◆ PASSAGE PROVIDED
┄┄┄┄┄┄

Cultivating experiences, new experiences, being curious about your surroundings, and maybe even about your own brain and mind. That is inviting opportunities, creating, curating opportunities, to learn something new. It is similar to exercise in that it’s expensive. It’s not always fun, like exposing yourself to ideas. It’s not always enjoyable, in that you could be exposing yourself to ideas that violate deeply held beliefs, or you might be trying to curate a really challenging experience. But in the end, it’s a great investment because really what you’re doing is you’re seeding your brain to have more opportunities for flexibility in predicting the future, in a really automatic way. The more you practice curating new experiences for yourself, the more automatic those experiences will become in generating predictions in the future.

┄┄┄┄┄┄

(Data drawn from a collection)
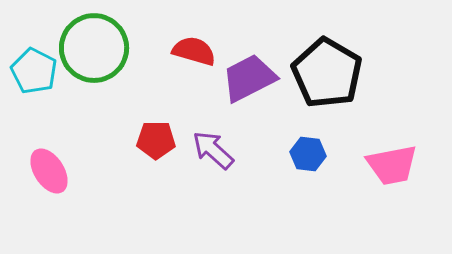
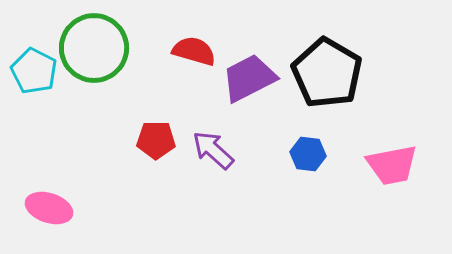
pink ellipse: moved 37 px down; rotated 39 degrees counterclockwise
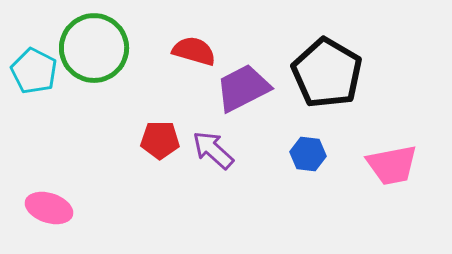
purple trapezoid: moved 6 px left, 10 px down
red pentagon: moved 4 px right
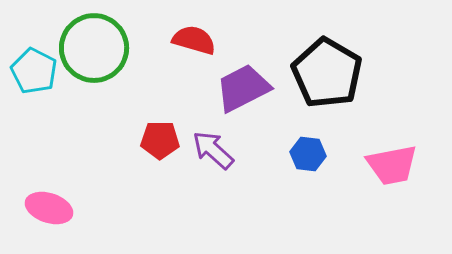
red semicircle: moved 11 px up
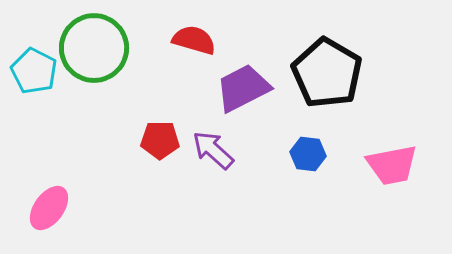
pink ellipse: rotated 72 degrees counterclockwise
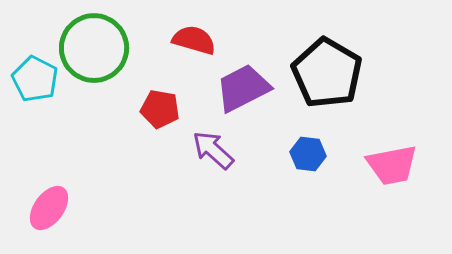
cyan pentagon: moved 1 px right, 8 px down
red pentagon: moved 31 px up; rotated 9 degrees clockwise
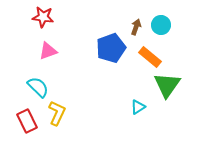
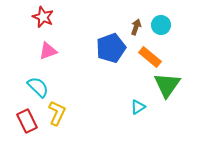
red star: rotated 15 degrees clockwise
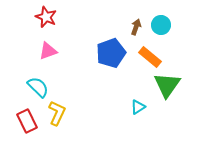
red star: moved 3 px right
blue pentagon: moved 5 px down
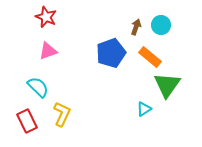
cyan triangle: moved 6 px right, 2 px down
yellow L-shape: moved 5 px right, 1 px down
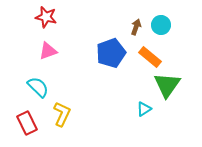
red star: rotated 10 degrees counterclockwise
red rectangle: moved 2 px down
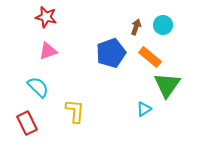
cyan circle: moved 2 px right
yellow L-shape: moved 13 px right, 3 px up; rotated 20 degrees counterclockwise
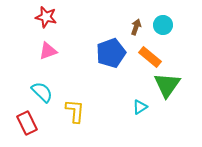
cyan semicircle: moved 4 px right, 5 px down
cyan triangle: moved 4 px left, 2 px up
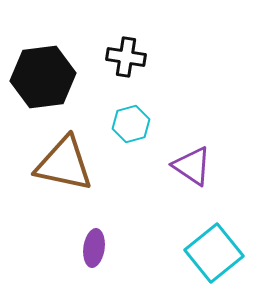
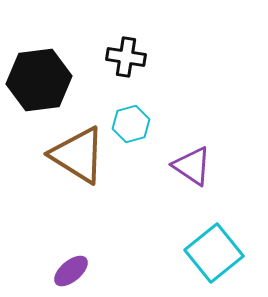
black hexagon: moved 4 px left, 3 px down
brown triangle: moved 14 px right, 9 px up; rotated 20 degrees clockwise
purple ellipse: moved 23 px left, 23 px down; rotated 42 degrees clockwise
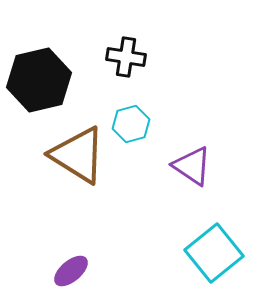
black hexagon: rotated 6 degrees counterclockwise
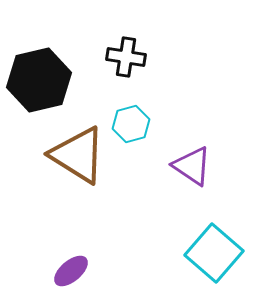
cyan square: rotated 10 degrees counterclockwise
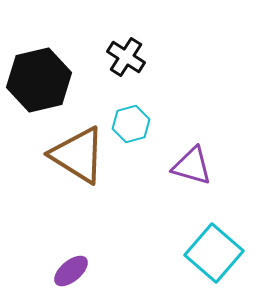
black cross: rotated 24 degrees clockwise
purple triangle: rotated 18 degrees counterclockwise
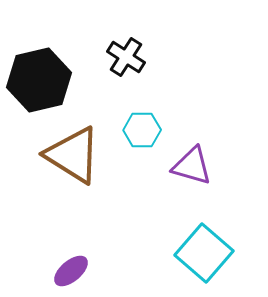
cyan hexagon: moved 11 px right, 6 px down; rotated 15 degrees clockwise
brown triangle: moved 5 px left
cyan square: moved 10 px left
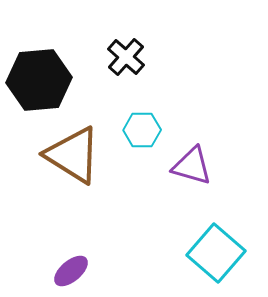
black cross: rotated 9 degrees clockwise
black hexagon: rotated 8 degrees clockwise
cyan square: moved 12 px right
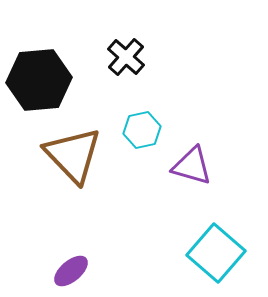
cyan hexagon: rotated 12 degrees counterclockwise
brown triangle: rotated 14 degrees clockwise
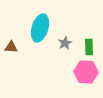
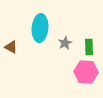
cyan ellipse: rotated 12 degrees counterclockwise
brown triangle: rotated 24 degrees clockwise
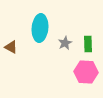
green rectangle: moved 1 px left, 3 px up
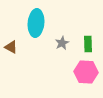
cyan ellipse: moved 4 px left, 5 px up
gray star: moved 3 px left
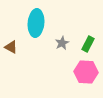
green rectangle: rotated 28 degrees clockwise
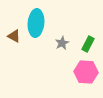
brown triangle: moved 3 px right, 11 px up
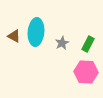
cyan ellipse: moved 9 px down
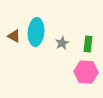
green rectangle: rotated 21 degrees counterclockwise
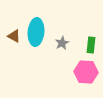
green rectangle: moved 3 px right, 1 px down
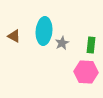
cyan ellipse: moved 8 px right, 1 px up
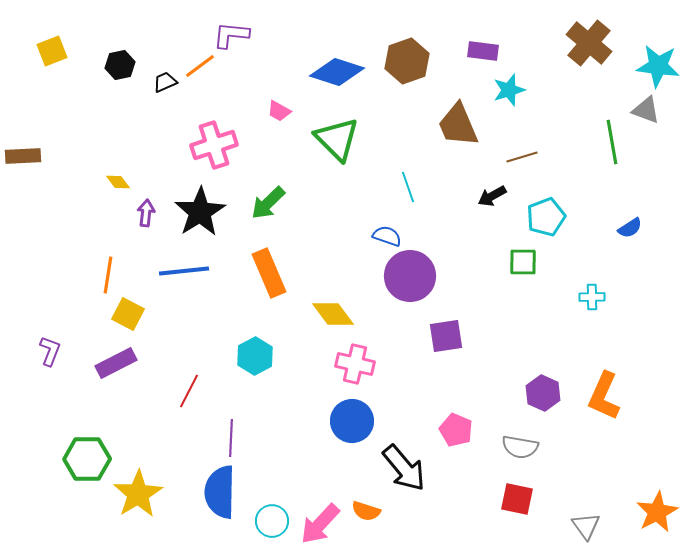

┄┄┄┄┄┄

◆ GIVEN REQUEST
Copy out everything from "Cultivating experiences, new" down to "in the future." in the passage on cultivating new experiences, substituting "chances" for each occurrence of "opportunities".

◆ FINISHED EXERCISE
Cultivating experiences, new experiences, being curious about your surroundings, and maybe even about your own brain and mind. That is inviting chances, creating, curating chances, to learn something new. It is similar to exercise in that it’s expensive. It’s not always fun, like exposing yourself to ideas. It’s not always enjoyable, in that you could be exposing yourself to ideas that violate deeply held beliefs, or you might be trying to curate a really challenging experience. But in the end, it’s a great investment because really what you’re doing is you’re seeding your brain to have more chances for flexibility in predicting the future, in a really automatic way. The more you practice curating new experiences for yourself, the more automatic those experiences will become in generating predictions in the future.